» OBIETTIVO DICHIARATO 1:
Riproduci parola per parola l'intero brano sulla fiducia a Cottarelli.

» BRANO ESTRATTO:
□ □ □ □ □ □ □
La prova dello strappo di Mattarella? La discussione parlamentare sulla fiducia a Cottarelli sarà una farsa

29 Maggio 2018
2 Commenti


Andrea Pubusa

Ognuno si tira la Costituzione secondo le proprie simpatie o antipatie politiche. Ma chi può affermare che è conforme ad una democrazia parlamentare che si presenti in Parlamento a chiedere la fiducia un tale che avrà contro i 2/3 dei membri delle Camere? Chi può dire che è sensato far questo subito dopo aver impedito di presentarsi per avere la fiducia ad un Presidente incaricato che aveva ed ha una maggioranza  in Parlamento? Chi può dire che è ragionevole che si mandi in aula un governo che, fra l’irrisione generale, riceverà il voto del solo PD e forse di LEU? Chi può dire che risponda alla nostra Carta che il presidente della Repubblica annulli le elezioni del 4 marzo per sostituire a vot del Corpo elettorale (che è organo costituzionale) il suo volete?
□ □ □ □ □ □ □
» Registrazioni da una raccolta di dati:

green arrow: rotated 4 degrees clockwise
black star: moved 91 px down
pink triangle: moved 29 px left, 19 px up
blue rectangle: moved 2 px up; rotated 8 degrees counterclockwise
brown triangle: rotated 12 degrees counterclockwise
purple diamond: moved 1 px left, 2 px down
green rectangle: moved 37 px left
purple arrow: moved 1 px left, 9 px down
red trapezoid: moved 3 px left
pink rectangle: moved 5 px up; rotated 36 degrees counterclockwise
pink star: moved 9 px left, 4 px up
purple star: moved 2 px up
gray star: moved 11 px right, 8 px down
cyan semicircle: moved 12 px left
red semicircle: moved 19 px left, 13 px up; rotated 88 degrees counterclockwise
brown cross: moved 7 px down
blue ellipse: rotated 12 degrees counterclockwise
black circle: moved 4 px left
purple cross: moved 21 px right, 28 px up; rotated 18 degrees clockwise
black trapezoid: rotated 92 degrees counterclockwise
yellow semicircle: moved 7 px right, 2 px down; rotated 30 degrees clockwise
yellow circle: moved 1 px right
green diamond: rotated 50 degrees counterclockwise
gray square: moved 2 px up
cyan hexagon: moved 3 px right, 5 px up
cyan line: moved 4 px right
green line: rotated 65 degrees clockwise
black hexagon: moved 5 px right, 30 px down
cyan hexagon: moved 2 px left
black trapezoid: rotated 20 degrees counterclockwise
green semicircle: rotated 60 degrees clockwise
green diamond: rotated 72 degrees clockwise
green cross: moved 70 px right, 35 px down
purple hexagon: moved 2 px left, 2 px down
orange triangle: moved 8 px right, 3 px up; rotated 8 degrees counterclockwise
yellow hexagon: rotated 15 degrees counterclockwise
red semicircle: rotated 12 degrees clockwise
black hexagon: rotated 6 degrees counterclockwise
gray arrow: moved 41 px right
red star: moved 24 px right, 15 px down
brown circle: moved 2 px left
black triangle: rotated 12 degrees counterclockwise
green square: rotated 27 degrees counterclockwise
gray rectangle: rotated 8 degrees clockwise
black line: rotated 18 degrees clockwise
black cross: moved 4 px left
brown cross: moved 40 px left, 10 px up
□ □ □ □ □ □ □
» OBIETTIVO DICHIARATO 2:
Restituisci senza modifiche tutto ciò che va dall'inizio dell'elenco fino alla riga che contiene "purple arrow: moved 1 px left, 9 px down", compresa quest'ultima.

» RISPOSTA CORRETTA 1:
La prova dello strappo di Mattarella? La discussione parlamentare sulla fiducia a Cottarelli sarà una farsa

29 Maggio 2018
2 Commenti


Andrea Pubusa

Ognuno si tira la Costituzione secondo le proprie simpatie o antipatie politiche. Ma chi può affermare che è conforme ad una democrazia parlamentare che si presenti in Parlamento a chiedere la fiducia un tale che avrà contro i 2/3 dei membri delle Camere? Chi può dire che è sensato far questo subito dopo aver impedito di presentarsi per avere la fiducia ad un Presidente incaricato che aveva ed ha una maggioranza  in Parlamento? Chi può dire che è ragionevole che si mandi in aula un governo che, fra l’irrisione generale, riceverà il voto del solo PD e forse di LEU? Chi può dire che risponda alla nostra Carta che il presidente della Repubblica annulli le elezioni del 4 marzo per sostituire a vot del Corpo elettorale (che è organo costituzionale) il suo volete?

» RISPOSTA CORRETTA 2:
green arrow: rotated 4 degrees clockwise
black star: moved 91 px down
pink triangle: moved 29 px left, 19 px up
blue rectangle: moved 2 px up; rotated 8 degrees counterclockwise
brown triangle: rotated 12 degrees counterclockwise
purple diamond: moved 1 px left, 2 px down
green rectangle: moved 37 px left
purple arrow: moved 1 px left, 9 px down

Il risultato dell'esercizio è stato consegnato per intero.